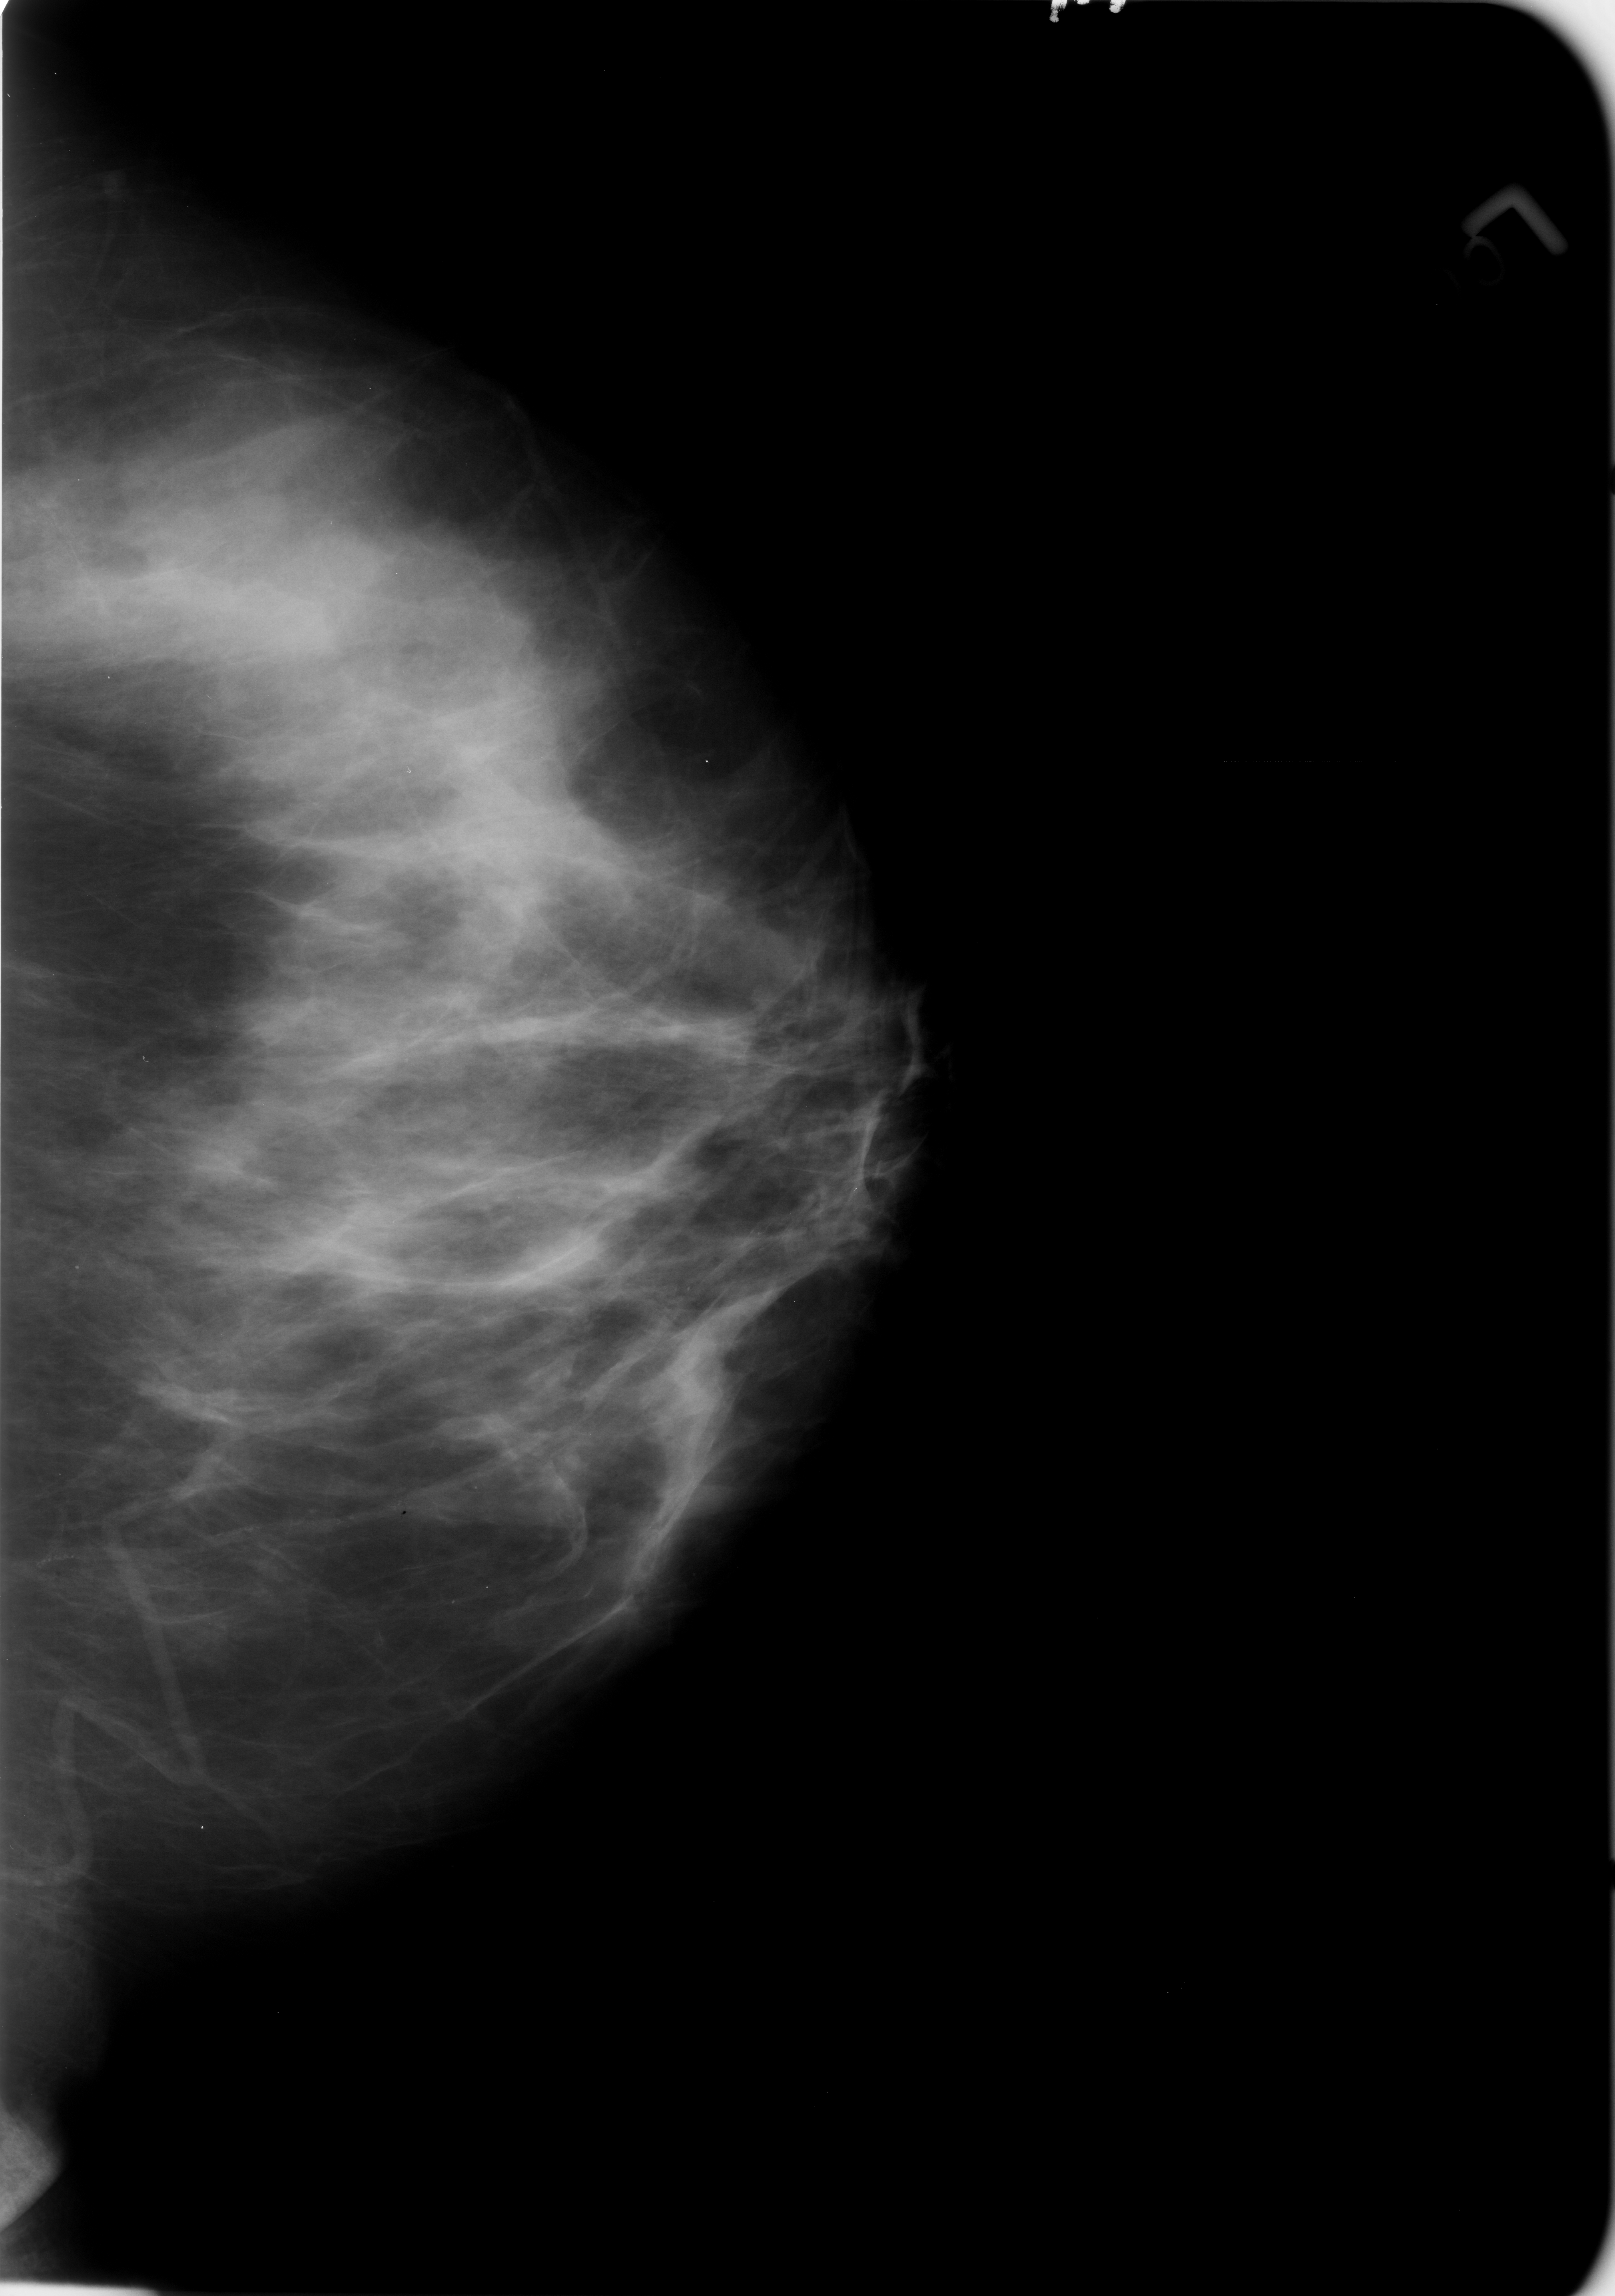
Mammogram (digitized film); left breast; CC view; breast composition: heterogeneously dense (BI-RADS density category 3 of 4).
Marked findings (only marked abnormalities are described; nothing is implied about the rest of the image): calcifications, morphology vascular; BI-RADS assessment category 2; subtlety rating 3 on a 1 (subtle) to 5 (obvious) scale; benign; no additional work-up was recommended (benign without callback).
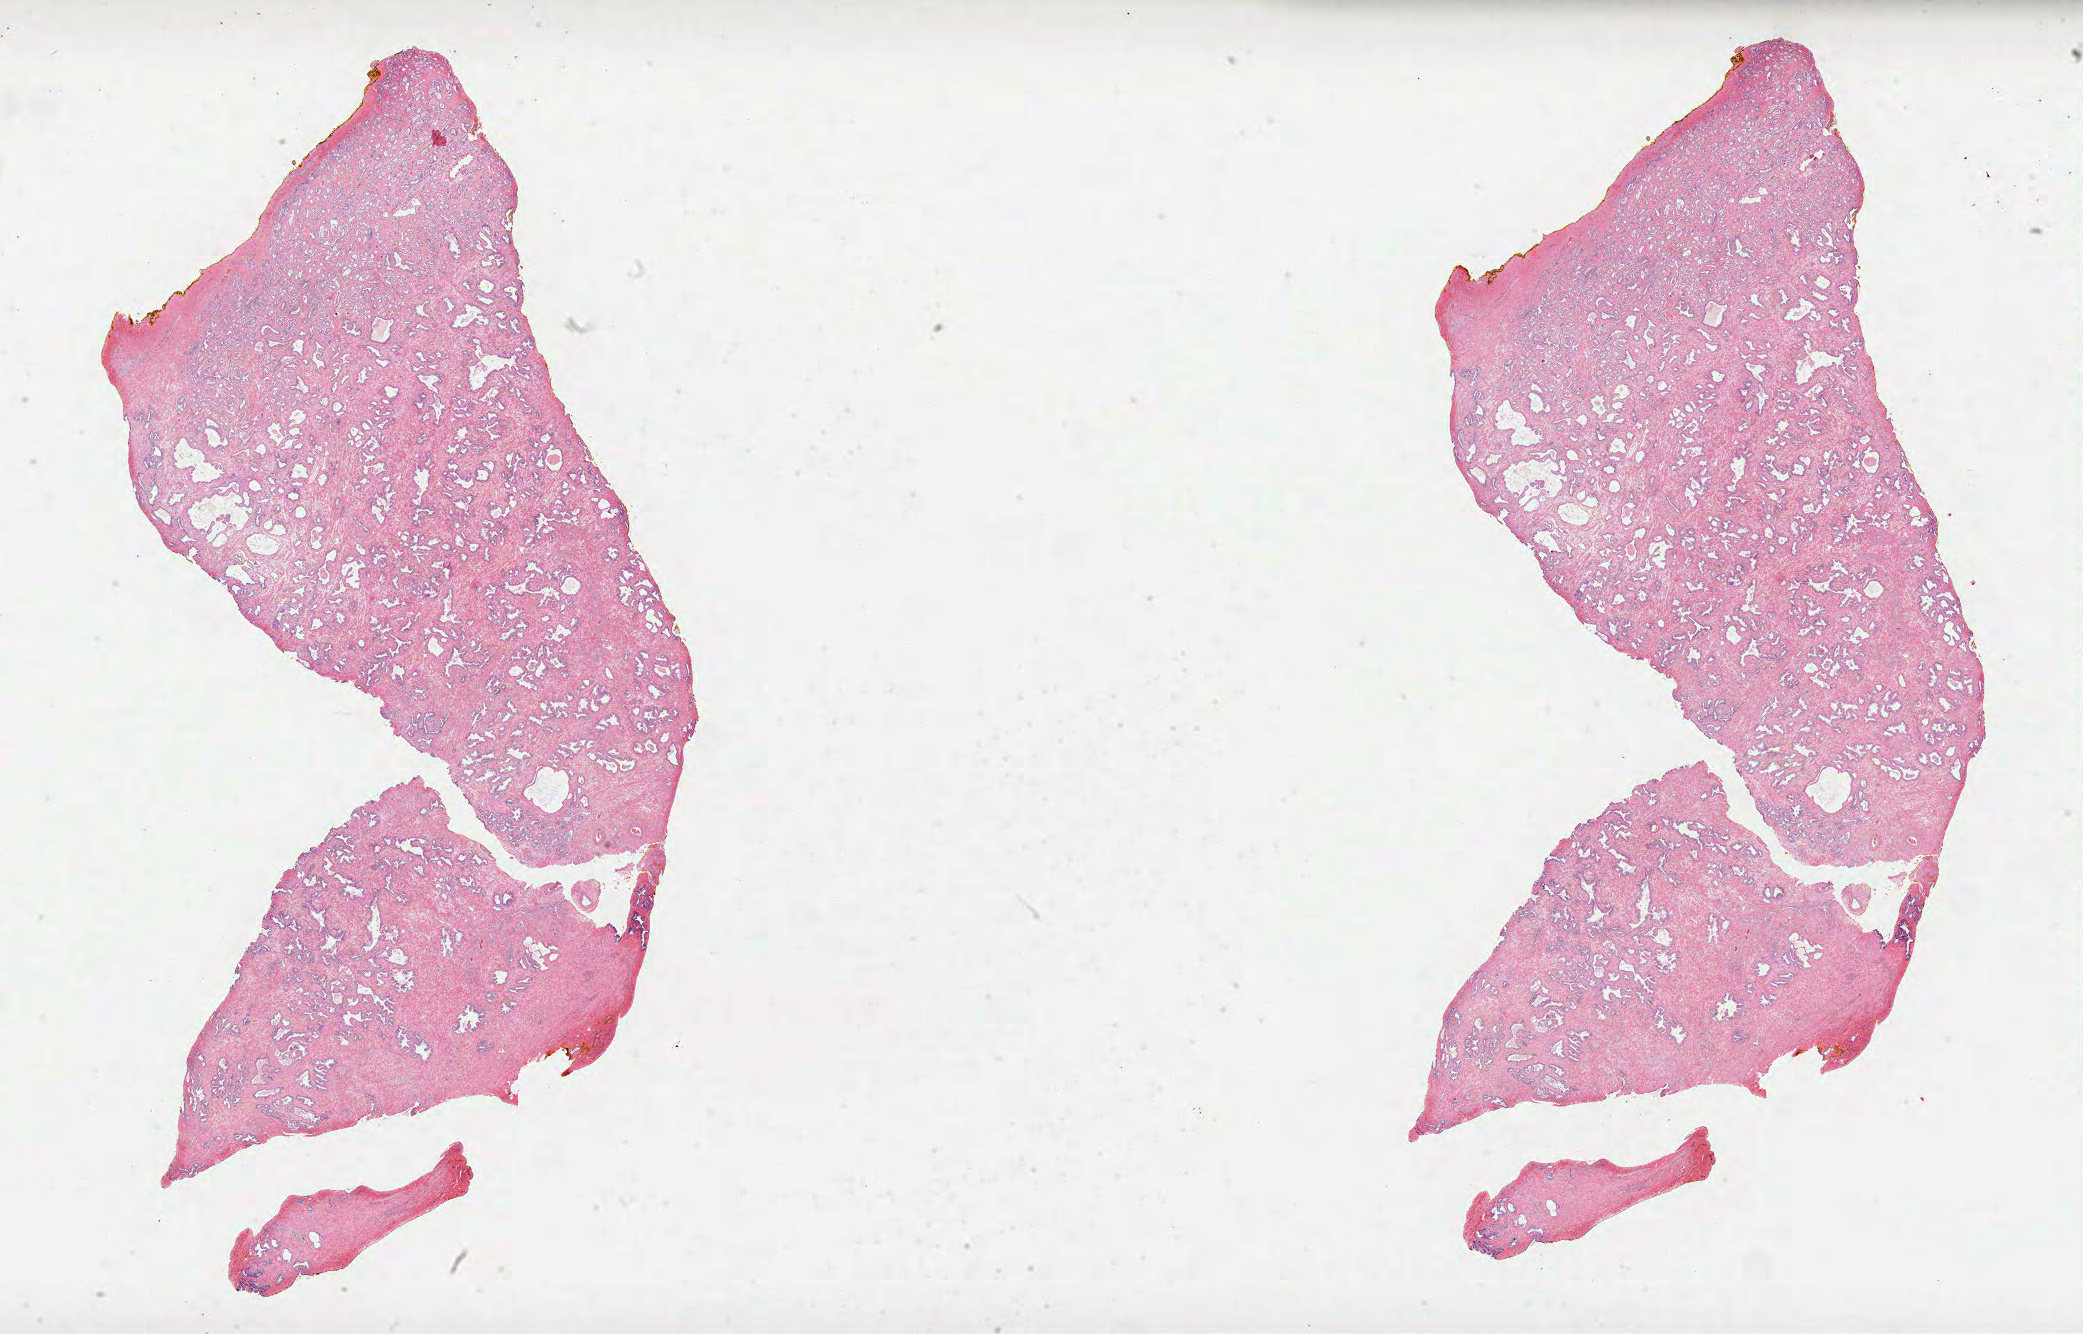
Digitized H&E tissue section (whole slide), a low-resolution overview of the entire scanned area, about 33.6 x 21.5 mm (slide scanned at 40x); formalin-fixed paraffin-embedded (FFPE) diagnostic section; sample: primary tumour, prostate. Male, age 51 years at initial diagnosis. Gleason score: 7 (3+4).
Histologic diagnosis: Acinar cell carcinoma (prostate gland).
──────
=== What is being asked ===
Copy the listing word for word, excluding its pictures.

=== Result ===
Mammogram (digitized film); left breast; CC view; breast composition: heterogeneously dense (BI-RADS density category 3 of 4).
Marked findings (only marked abnormalities are described; nothing is implied about the rest of the image): calcifications, morphology vascular; BI-RADS assessment category 2; subtlety rating 3 on a 1 (subtle) to 5 (obvious) scale; benign; no additional work-up was recommended (benign without callback).
Digitized H&E tissue section (whole slide), a low-resolution overview of the entire scanned area, about 33.6 x 21.5 mm (slide scanned at 40x); formalin-fixed paraffin-embedded (FFPE) diagnostic section; sample: primary tumour, prostate. Male, age 51 years at initial diagnosis. Gleason score: 7 (3+4).
Histologic diagnosis: Acinar cell carcinoma (prostate gland).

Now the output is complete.